Top Europe rights court becomes target of cyber attack a day after ruling for Demirtaş's immediate release

The website for the European Court of Human Rights (ECHR) was the target of a cyber attack a day after it ruled for the immediate release of pro-Kurdish Peoples' Democratic Party (HDP) former co-chair Selahattin Demirtaş. While the attack brought the website down for a while, it became accessible shortly after.

Duvar English

The website for the European Court of Human Rights (ECHR) became temporarily inaccessible as a result of a cyber attack on Dec. 23, a day after the court released a ruling that Ankara should immediately release former pro-Kurdish Peoples' Democratic Party (HDP) co-chair Selahattin Demirtaş from prison.

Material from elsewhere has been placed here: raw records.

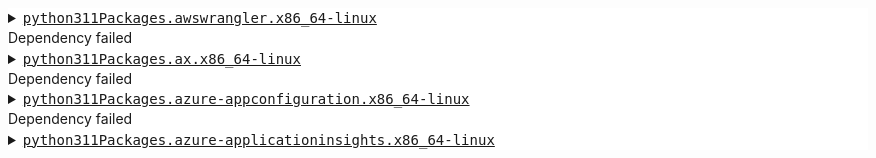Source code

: <tr>
<td>
<details><summary>
<tt><a href='https://hydra.nixos.org/build/230361695'>python311Packages.awswrangler.x86_64-linux</a></tt>
</summary></details>
</td>
<td>Dependency failed</td>
</tr>
<tr>
<td>
<details><summary>
<tt><a href='https://hydra.nixos.org/build/230405191'>python311Packages.ax.x86_64-linux</a></tt>
</summary></details>
</td>
<td>Dependency failed</td>
</tr>
<tr>
<td>
<details><summary>
<tt><a href='https://hydra.nixos.org/build/230272100'>python311Packages.azure-appconfiguration.x86_64-linux</a></tt>
</summary></details>
</td>
<td>Dependency failed</td>
</tr>
<tr>
<td>
<details><summary>
<tt><a href='https://hydra.nixos.org/build/230273411'>python311Packages.azure-applicationinsights.x86_64-linux</a></tt>
</summary>
<ul>
<li>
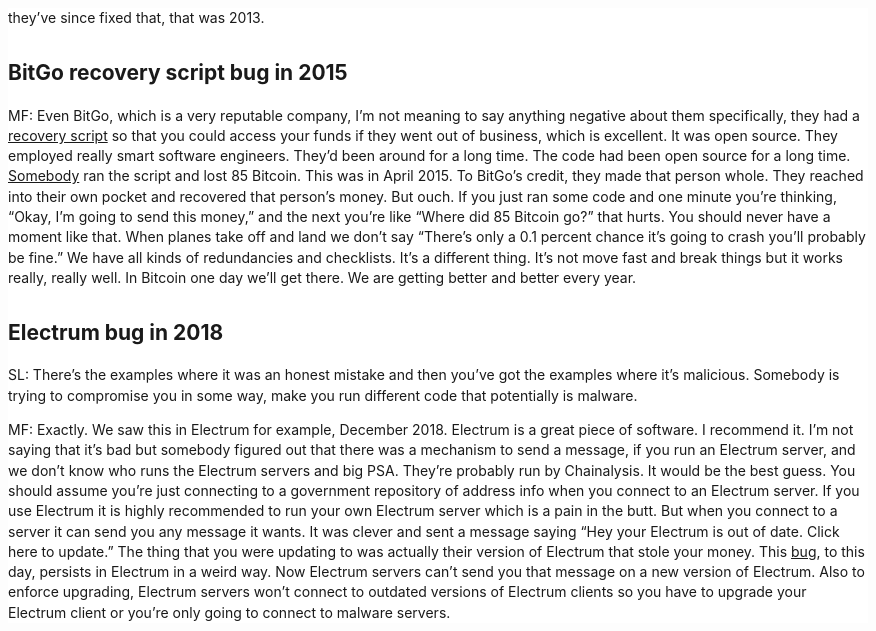they’ve since fixed that, that was 2013.

## BitGo recovery script bug in 2015

MF: Even BitGo, which is a very reputable company, I’m not meaning to
say anything negative about them specifically, they had a
[recovery script](https://github.com/BitGo/bitgo-recovery-tool) so that
you could access your funds if they went out of business, which is
excellent. It was open source. They employed really smart software
engineers. They’d been around for a long time. The code had been open
source for a long time.
[Somebody](https://www.reddit.com/r/Bitcoin/comments/33u2id/help_losing_over_85_btc_because_of_bitgos_flawed/)
ran the script and lost 85 Bitcoin. This was in April 2015. To BitGo’s
credit, they made that person whole. They reached into their own pocket
and recovered that person’s money. But ouch. If you just ran some code
and one minute you’re thinking, “Okay, I’m going to send this money,”
and the next you’re like “Where did 85 Bitcoin go?” that hurts. You
should never have a moment like that. When planes take off and land we
don’t say “There’s only a 0.1 percent chance it’s going to crash you’ll
probably be fine.” We have all kinds of redundancies and checklists.
It’s a different thing. It’s not move fast and break things but it works
really, really well. In Bitcoin one day we’ll get there. We are getting
better and better every year.

## Electrum bug in 2018

SL: There’s the examples where it was an honest mistake and then you’ve
got the examples where it’s malicious. Somebody is trying to compromise
you in some way, make you run different code that potentially is
malware.

MF: Exactly. We saw this in Electrum for example, December 2018.
Electrum is a great piece of software. I recommend it. I’m not saying
that it’s bad but somebody figured out that there was a mechanism to
send a message, if you run an Electrum server, and we don’t know who
runs the Electrum servers and big PSA. They’re probably run by
Chainalysis. It would be the best guess. You should assume you’re just
connecting to a government repository of address info when you connect
to an Electrum server. If you use Electrum it is highly recommended to
run your own Electrum server which is a pain in the butt. But when you
connect to a server it can send you any message it wants. It was clever
and sent a message saying “Hey your Electrum is out of date. Click here
to update.” The thing that you were updating to was actually their
version of Electrum that stole your money. This
[bug](https://bitcointalk.org/index.php?topic=5150024.0), to this day,
persists in Electrum in a weird way. Now Electrum servers can’t send you
that message on a new version of Electrum. Also to enforce upgrading,
Electrum servers won’t connect to outdated versions of Electrum clients
so you have to upgrade your Electrum client or you’re only going to
connect to malware servers.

"Following the delivery of the Selahattin Demirtas v. Turkey (no. 2) judgment on 22 December, the website of the European Court of Human Rights was the subject of a large-scale cyberattack which has made it temporarily inaccessible," the court said in a press release. 

The ECHR ruling was on an appeal by Turkey to a 2018 ruling by the top court that said Demirtaş' human rights were violated as a result of his extended detention in prison since Nov. 4, 2016. 

Demirtaş currently faces a sentence of up to 142 years in prison if convicted of being the leader of a terrorist organization over his speeches during the 2014 protests that turned violent and led to the deaths of 37 people. He denies any wrongdoing.

Kurdish opposition members in Turkey are often slammed with terrorism-related charges for their participation in any civil or political movement in relation to their ethnicity. Turkish prosecution is quick to deem their activity propaganda for the Kurdistan Workers' Party (PKK), considered a terrorist organization by Ankara, the European Union (EU) and the United States. 

President Recep Tayyip Erdoğan on Dec. 23 said that the ECHR ruling wasn't binding for Ankara, as the international court "couldn't rule over Turkish courts."

Erdoğan himself has petitioned the ECHR three times in the past, once to revert a 10-month prison sentence in 1998, then to get his record wiped in 2002, and lastly to become a deputy in parliament the same year.